- [Task requirements]: Convert the rows from the line containing "Songs of Syx uses" through the line containing "- Work preferences and resource needs", both included, into a JSON list of strings with one string per line and blank lines omitted.

- [Material supplied]:
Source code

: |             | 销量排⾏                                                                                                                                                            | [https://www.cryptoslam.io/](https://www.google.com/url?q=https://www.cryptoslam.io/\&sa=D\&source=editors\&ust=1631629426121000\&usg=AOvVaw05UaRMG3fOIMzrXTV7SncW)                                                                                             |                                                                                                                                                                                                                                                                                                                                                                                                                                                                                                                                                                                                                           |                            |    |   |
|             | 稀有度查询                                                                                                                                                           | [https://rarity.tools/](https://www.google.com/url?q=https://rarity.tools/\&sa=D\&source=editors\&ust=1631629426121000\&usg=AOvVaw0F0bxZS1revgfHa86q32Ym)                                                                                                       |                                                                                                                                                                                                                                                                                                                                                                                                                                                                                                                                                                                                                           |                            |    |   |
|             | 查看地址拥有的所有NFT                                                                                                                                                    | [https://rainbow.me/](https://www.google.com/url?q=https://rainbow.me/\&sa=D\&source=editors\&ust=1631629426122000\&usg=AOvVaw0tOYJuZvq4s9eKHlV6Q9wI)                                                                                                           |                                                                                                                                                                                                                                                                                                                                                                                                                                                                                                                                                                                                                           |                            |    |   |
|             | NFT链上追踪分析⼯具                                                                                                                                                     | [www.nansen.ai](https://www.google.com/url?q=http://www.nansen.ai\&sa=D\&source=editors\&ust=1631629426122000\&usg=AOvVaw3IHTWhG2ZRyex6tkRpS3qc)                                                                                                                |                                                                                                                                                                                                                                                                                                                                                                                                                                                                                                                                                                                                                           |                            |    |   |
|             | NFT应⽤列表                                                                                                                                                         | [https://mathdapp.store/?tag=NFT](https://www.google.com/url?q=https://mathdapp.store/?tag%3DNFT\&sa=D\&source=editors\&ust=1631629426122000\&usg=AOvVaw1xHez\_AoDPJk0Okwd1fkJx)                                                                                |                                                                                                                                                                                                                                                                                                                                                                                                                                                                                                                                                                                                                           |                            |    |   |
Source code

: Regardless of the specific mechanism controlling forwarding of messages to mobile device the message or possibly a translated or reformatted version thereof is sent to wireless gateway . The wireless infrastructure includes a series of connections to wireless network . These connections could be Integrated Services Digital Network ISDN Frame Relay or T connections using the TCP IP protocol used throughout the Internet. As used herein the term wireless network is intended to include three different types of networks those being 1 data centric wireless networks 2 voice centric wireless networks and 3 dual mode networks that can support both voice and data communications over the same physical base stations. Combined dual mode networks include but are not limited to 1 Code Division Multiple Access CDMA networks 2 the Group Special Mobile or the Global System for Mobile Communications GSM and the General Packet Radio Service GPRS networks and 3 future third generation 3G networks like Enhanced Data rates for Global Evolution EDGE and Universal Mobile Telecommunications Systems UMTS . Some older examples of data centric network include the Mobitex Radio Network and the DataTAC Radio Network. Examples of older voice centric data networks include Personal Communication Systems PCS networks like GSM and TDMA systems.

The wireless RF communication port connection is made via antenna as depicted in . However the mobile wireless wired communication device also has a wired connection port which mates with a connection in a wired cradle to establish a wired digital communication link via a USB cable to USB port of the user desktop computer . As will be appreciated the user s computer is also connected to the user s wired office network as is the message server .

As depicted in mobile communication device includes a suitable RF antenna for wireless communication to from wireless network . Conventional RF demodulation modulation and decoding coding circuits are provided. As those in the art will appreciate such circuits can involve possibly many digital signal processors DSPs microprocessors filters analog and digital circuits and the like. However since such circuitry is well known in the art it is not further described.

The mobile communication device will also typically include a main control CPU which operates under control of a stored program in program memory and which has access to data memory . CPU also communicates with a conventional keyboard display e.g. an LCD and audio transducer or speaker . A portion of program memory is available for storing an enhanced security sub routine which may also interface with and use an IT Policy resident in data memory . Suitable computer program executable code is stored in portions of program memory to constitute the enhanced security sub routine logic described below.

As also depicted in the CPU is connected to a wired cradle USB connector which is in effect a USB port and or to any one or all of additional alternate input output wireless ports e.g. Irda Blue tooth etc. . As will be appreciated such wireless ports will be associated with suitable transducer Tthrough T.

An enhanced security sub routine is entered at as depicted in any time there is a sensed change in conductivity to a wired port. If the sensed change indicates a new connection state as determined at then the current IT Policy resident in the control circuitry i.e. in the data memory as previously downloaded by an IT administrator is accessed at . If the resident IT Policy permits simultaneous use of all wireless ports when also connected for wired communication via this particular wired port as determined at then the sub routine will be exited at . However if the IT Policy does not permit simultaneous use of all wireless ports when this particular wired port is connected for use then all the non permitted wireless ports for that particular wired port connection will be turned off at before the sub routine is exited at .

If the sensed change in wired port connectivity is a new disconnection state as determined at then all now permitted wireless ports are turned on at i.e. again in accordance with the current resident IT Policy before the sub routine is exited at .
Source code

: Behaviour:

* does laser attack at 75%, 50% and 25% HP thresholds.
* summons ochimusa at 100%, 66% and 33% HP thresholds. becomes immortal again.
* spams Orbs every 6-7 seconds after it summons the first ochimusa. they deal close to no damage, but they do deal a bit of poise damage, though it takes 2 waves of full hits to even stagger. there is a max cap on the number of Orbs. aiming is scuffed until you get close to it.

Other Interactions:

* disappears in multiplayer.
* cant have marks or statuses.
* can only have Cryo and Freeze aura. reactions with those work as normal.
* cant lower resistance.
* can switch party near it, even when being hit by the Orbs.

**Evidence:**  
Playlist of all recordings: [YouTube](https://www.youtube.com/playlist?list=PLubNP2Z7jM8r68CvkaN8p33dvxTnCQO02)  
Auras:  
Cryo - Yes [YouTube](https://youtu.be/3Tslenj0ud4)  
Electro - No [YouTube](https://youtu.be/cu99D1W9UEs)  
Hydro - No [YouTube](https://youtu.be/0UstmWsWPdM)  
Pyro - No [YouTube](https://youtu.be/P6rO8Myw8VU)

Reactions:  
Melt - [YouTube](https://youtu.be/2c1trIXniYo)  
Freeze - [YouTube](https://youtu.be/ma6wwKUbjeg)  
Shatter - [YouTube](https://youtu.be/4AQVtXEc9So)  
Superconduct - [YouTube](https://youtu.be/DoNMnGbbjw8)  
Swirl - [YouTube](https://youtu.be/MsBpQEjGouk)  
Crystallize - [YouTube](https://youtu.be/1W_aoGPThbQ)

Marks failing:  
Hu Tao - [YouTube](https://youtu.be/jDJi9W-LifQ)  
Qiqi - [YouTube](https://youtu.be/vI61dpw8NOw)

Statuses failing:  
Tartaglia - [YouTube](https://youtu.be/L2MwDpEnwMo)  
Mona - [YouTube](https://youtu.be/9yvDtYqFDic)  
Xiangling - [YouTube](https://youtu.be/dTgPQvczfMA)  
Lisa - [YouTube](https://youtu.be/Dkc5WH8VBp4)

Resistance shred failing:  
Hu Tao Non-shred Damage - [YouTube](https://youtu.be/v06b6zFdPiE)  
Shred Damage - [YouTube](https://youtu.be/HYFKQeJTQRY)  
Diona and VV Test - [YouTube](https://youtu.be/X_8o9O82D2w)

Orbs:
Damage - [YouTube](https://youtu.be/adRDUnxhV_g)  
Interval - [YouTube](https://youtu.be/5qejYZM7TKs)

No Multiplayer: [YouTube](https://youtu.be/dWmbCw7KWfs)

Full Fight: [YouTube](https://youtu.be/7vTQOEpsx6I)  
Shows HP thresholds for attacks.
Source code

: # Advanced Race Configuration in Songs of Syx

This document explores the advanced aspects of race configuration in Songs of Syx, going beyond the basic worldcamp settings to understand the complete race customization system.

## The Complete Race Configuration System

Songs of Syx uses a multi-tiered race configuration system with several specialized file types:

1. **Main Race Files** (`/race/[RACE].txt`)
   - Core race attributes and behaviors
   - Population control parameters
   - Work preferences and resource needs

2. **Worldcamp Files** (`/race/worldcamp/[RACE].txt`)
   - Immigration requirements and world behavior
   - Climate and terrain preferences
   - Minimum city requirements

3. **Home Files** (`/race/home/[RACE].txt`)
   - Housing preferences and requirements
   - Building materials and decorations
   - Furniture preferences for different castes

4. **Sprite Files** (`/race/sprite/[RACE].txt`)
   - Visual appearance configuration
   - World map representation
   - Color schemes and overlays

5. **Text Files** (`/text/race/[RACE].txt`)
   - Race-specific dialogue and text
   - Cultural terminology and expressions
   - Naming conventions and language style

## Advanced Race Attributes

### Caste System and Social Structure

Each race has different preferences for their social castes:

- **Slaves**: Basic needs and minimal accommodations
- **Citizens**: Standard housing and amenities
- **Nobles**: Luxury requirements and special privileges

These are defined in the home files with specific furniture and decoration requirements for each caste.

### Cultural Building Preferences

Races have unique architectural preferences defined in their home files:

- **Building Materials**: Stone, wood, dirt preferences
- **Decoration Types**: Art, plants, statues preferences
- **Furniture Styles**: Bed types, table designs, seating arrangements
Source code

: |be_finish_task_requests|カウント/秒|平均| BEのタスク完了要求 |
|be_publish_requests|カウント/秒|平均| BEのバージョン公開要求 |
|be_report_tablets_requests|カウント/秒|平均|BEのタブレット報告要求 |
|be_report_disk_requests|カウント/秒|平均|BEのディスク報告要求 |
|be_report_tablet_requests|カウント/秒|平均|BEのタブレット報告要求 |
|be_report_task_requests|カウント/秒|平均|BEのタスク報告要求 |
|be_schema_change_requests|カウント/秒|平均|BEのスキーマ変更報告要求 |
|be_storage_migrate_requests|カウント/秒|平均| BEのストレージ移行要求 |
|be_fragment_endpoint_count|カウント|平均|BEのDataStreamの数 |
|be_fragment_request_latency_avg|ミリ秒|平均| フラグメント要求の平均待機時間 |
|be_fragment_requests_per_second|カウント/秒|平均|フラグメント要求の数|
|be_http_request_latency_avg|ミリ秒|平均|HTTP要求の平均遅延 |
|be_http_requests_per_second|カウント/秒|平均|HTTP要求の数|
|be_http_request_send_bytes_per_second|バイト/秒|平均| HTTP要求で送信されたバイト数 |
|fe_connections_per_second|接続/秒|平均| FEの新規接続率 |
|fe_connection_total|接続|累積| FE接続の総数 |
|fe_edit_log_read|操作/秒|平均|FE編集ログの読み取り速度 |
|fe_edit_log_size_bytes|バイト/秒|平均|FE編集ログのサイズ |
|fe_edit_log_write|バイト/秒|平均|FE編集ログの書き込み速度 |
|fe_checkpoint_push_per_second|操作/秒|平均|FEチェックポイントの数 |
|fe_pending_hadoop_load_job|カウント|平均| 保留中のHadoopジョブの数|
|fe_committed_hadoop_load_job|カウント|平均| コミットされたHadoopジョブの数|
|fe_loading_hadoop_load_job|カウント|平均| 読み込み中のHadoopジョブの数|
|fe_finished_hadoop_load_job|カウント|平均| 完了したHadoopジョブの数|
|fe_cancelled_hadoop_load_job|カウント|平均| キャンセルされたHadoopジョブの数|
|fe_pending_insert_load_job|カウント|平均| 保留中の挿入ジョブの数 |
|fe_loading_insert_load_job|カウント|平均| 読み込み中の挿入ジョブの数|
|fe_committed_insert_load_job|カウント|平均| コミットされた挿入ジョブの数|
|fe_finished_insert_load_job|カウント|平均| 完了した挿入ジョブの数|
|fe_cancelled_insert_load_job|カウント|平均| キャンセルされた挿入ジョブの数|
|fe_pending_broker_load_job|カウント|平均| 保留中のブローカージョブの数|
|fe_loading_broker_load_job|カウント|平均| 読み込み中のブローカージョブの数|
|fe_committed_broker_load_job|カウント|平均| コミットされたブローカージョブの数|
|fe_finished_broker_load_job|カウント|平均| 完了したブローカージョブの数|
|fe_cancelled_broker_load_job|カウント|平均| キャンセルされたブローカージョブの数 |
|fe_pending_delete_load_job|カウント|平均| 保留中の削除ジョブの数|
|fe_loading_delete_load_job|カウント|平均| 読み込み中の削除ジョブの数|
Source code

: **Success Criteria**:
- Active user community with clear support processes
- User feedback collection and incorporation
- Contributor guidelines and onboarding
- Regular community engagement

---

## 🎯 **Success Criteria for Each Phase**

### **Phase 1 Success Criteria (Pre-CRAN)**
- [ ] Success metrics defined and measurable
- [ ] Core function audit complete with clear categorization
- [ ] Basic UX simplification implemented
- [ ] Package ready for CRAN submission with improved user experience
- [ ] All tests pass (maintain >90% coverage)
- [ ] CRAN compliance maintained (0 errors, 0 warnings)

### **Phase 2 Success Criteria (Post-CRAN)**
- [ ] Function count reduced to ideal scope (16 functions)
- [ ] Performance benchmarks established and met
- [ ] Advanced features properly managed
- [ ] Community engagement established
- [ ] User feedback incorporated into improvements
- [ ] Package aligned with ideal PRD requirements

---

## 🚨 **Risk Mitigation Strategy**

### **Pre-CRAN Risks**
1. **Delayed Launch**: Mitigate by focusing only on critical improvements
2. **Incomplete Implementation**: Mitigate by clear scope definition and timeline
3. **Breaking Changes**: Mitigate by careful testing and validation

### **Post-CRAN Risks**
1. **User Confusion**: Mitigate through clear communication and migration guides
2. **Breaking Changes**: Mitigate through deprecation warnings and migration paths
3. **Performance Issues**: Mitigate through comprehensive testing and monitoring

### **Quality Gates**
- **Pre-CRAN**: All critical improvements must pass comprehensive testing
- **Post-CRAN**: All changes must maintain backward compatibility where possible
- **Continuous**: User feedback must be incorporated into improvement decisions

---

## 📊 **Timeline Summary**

- [Response box]:
[
  "Songs of Syx uses a multi-tiered race configuration system with several specialized file types:",
  "1. **Main Race Files** (`/race/[RACE].txt`)",
  "   - Core race attributes and behaviors",
  "   - Population control parameters",
  "   - Work preferences and resource needs"
]